◆ **THE REQUEST**: Please rewrite all the items below, changing every "pose" to "view" and keeping everything else the same. Leave the pictures out of your answer.

◆ **DATASET EXTRACT**:
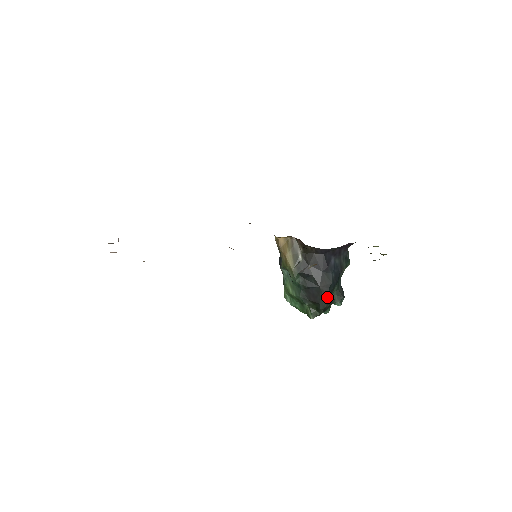
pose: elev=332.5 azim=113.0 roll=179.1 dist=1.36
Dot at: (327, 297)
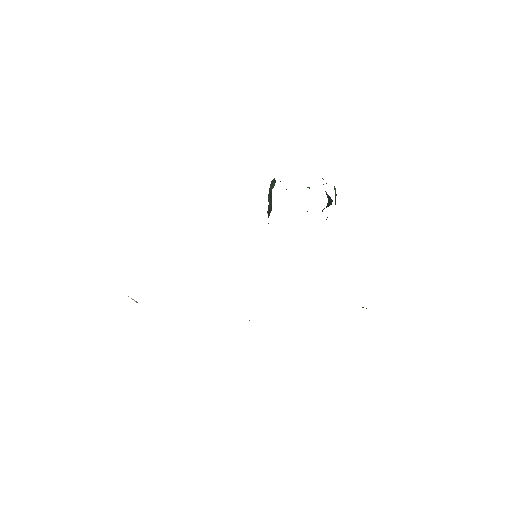
Dot at: occluded
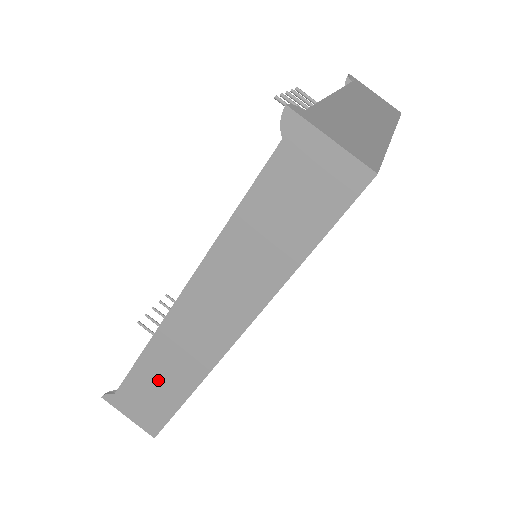
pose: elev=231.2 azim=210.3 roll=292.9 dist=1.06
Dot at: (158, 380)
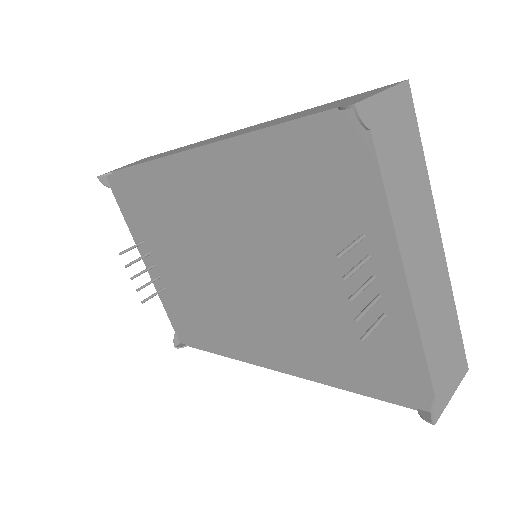
Dot at: occluded
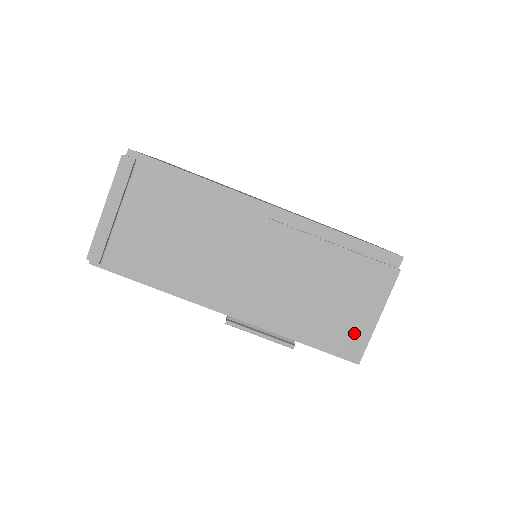
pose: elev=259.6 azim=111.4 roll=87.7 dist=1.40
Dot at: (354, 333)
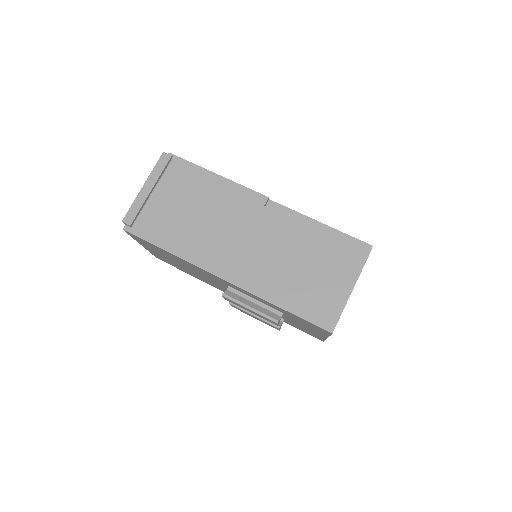
Dot at: (329, 304)
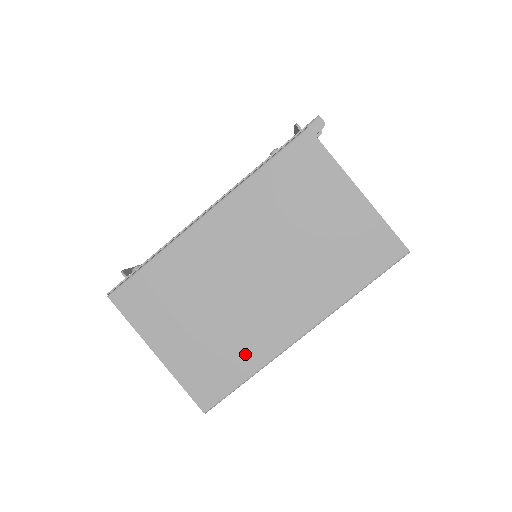
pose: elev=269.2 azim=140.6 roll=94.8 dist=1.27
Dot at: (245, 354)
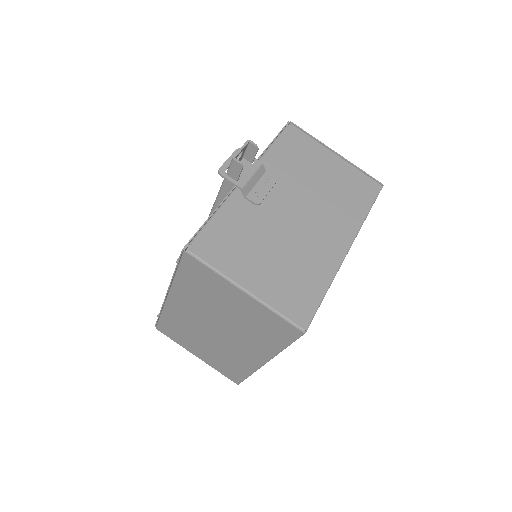
Dot at: (239, 366)
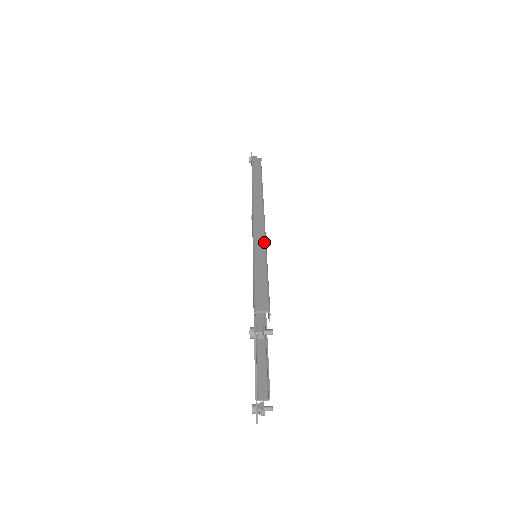
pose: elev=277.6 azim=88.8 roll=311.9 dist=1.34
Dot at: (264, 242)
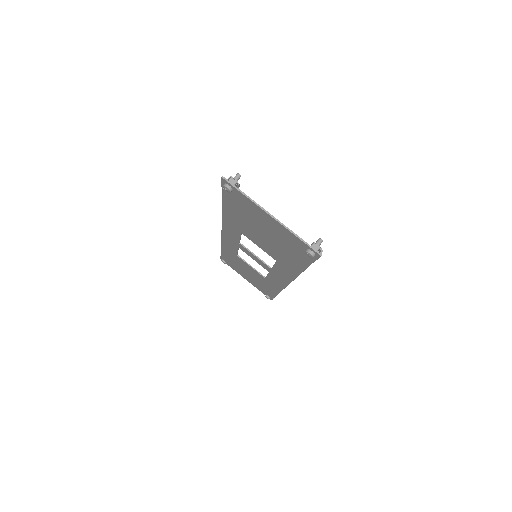
Dot at: occluded
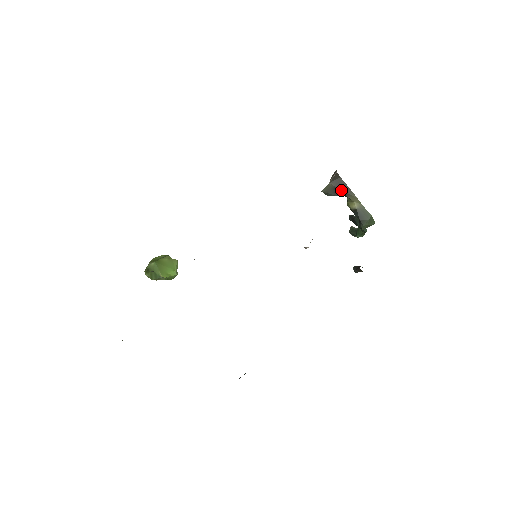
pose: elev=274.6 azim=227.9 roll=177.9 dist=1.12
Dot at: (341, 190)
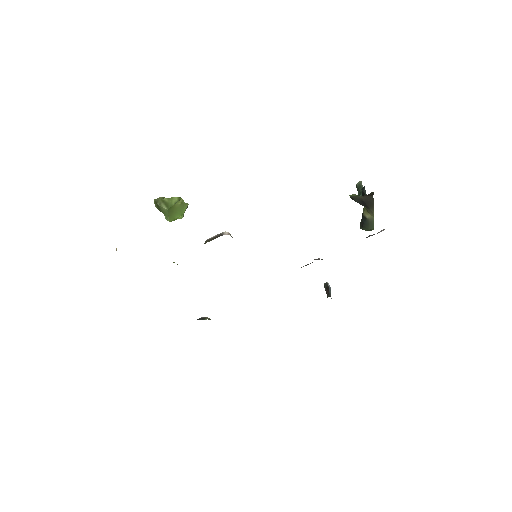
Dot at: (366, 204)
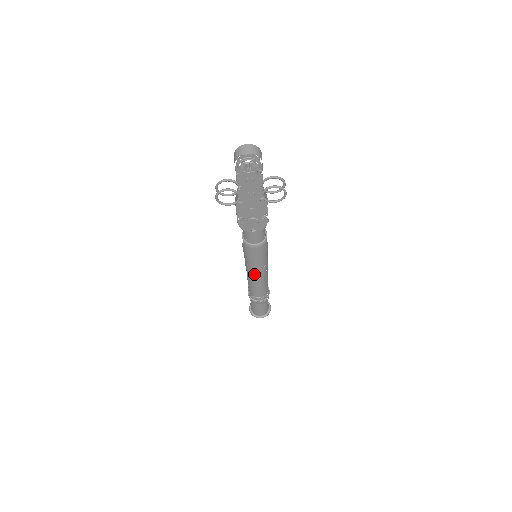
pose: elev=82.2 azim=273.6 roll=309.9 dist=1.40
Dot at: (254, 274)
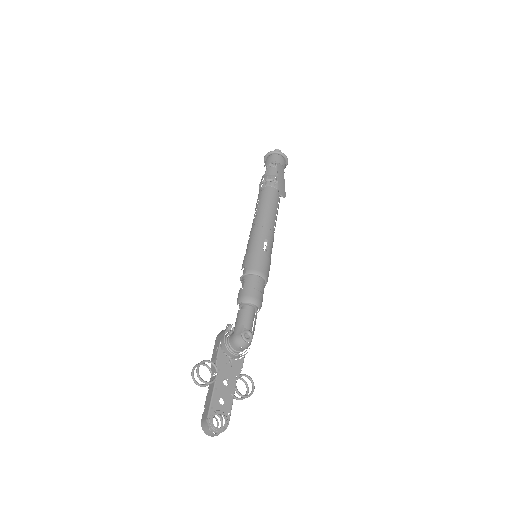
Dot at: occluded
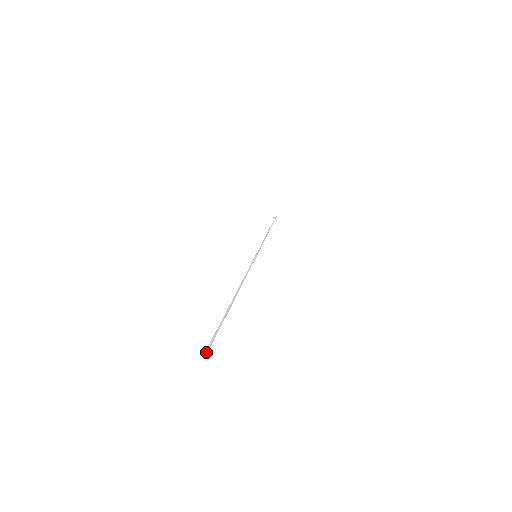
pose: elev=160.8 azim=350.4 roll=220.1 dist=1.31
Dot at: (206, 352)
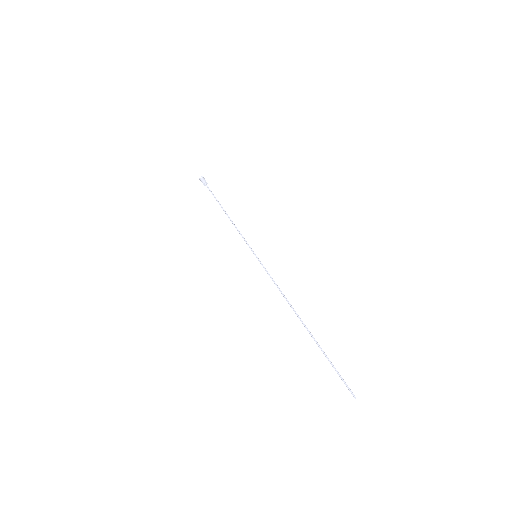
Dot at: (354, 397)
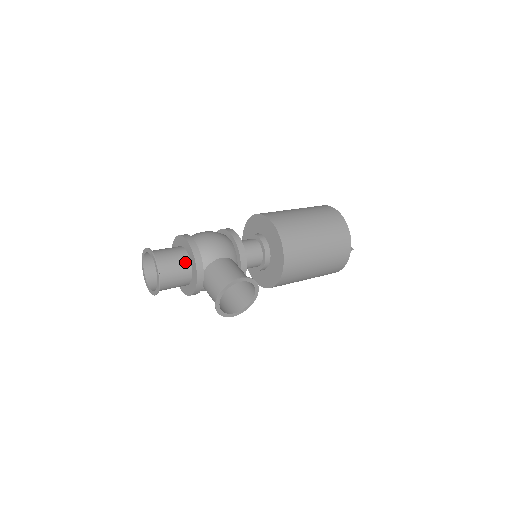
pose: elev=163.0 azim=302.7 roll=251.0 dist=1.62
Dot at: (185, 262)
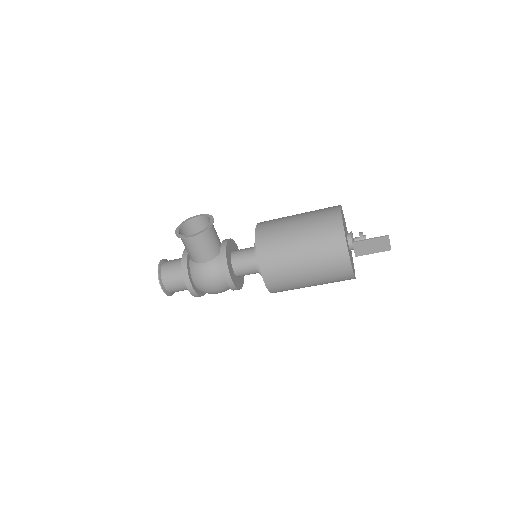
Dot at: occluded
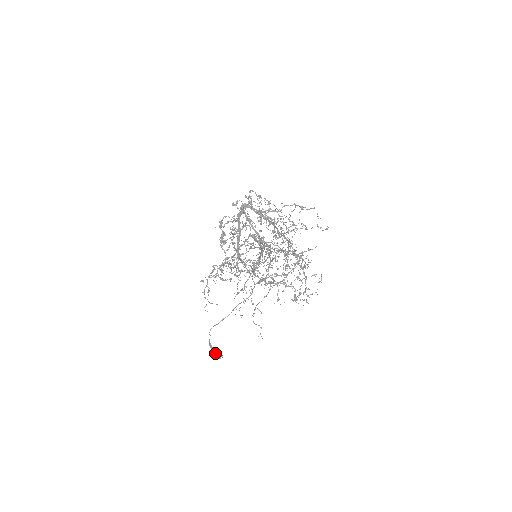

◆ **SOLUTION TO THE EXERCISE**:
view: elev=332.5 azim=113.0 roll=179.1 dist=1.36
Dot at: (327, 297)
Dot at: occluded
view: elev=231.2 azim=210.3 roll=292.9 dist=1.06
Dot at: (158, 380)
Dot at: occluded
view: elev=259.6 azim=111.4 roll=87.7 dist=1.40
Dot at: (354, 333)
Dot at: (329, 304)
view: elev=269.2 azim=140.6 roll=94.8 dist=1.27
Dot at: (245, 354)
Dot at: (239, 366)
view: elev=277.6 azim=88.8 roll=311.9 dist=1.34
Dot at: (264, 242)
Dot at: occluded
view: elev=274.6 azim=227.9 roll=177.9 dist=1.12
Dot at: (341, 190)
Dot at: (366, 204)
view: elev=82.2 azim=273.6 roll=309.9 dist=1.40
Dot at: (254, 274)
Dot at: occluded
view: elev=160.8 azim=350.4 roll=220.1 dist=1.31
Dot at: (206, 352)
Dot at: (354, 397)
view: elev=163.0 azim=302.7 roll=251.0 dist=1.62
Dot at: (185, 262)
Dot at: occluded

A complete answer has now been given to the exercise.